# Goal of the exercise:
Can you change "developed" to "edited" in the records below, leave out the pictures, and write everything else out again unchanged?

# Task data:
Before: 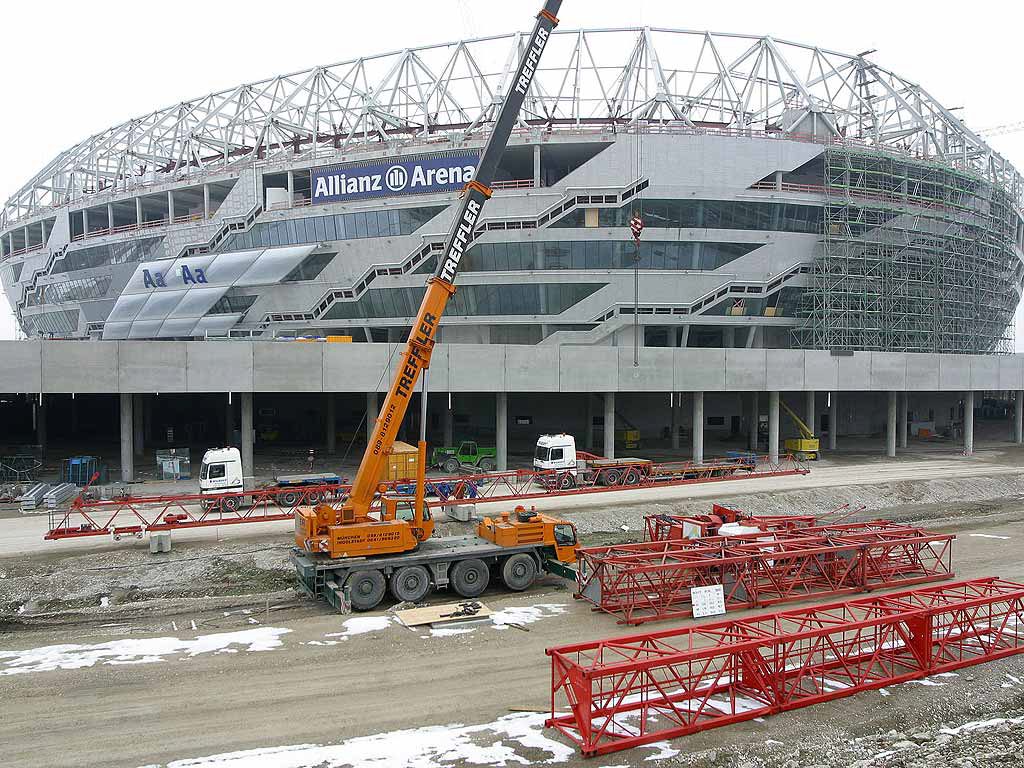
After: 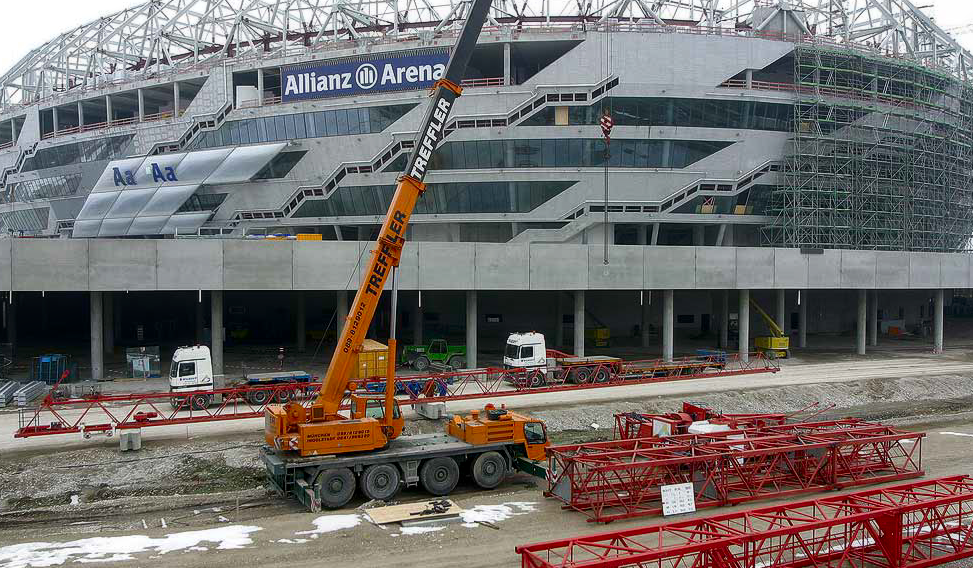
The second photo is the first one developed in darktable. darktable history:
crop and rotate: left 2.991%, top 13.302%, right 1.981%, bottom 12.636%
contrast brightness saturation: contrast 0.07, brightness -0.13, saturation 0.06
contrast equalizer: octaves 7, y [[0.502, 0.505, 0.512, 0.529, 0.564, 0.588], [0.5 ×6], [0.502, 0.505, 0.512, 0.529, 0.564, 0.588], [0, 0.001, 0.001, 0.004, 0.008, 0.011], [0, 0.001, 0.001, 0.004, 0.008, 0.011]], mix -1
local contrast: on, module defaults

# Written reply:
Before: 
After: 
The second photo is the first one edited in darktable. darktable history:
crop and rotate: left 2.991%, top 13.302%, right 1.981%, bottom 12.636%
contrast brightness saturation: contrast 0.07, brightness -0.13, saturation 0.06
contrast equalizer: octaves 7, y [[0.502, 0.505, 0.512, 0.529, 0.564, 0.588], [0.5 ×6], [0.502, 0.505, 0.512, 0.529, 0.564, 0.588], [0, 0.001, 0.001, 0.004, 0.008, 0.011], [0, 0.001, 0.001, 0.004, 0.008, 0.011]], mix -1
local contrast: on, module defaults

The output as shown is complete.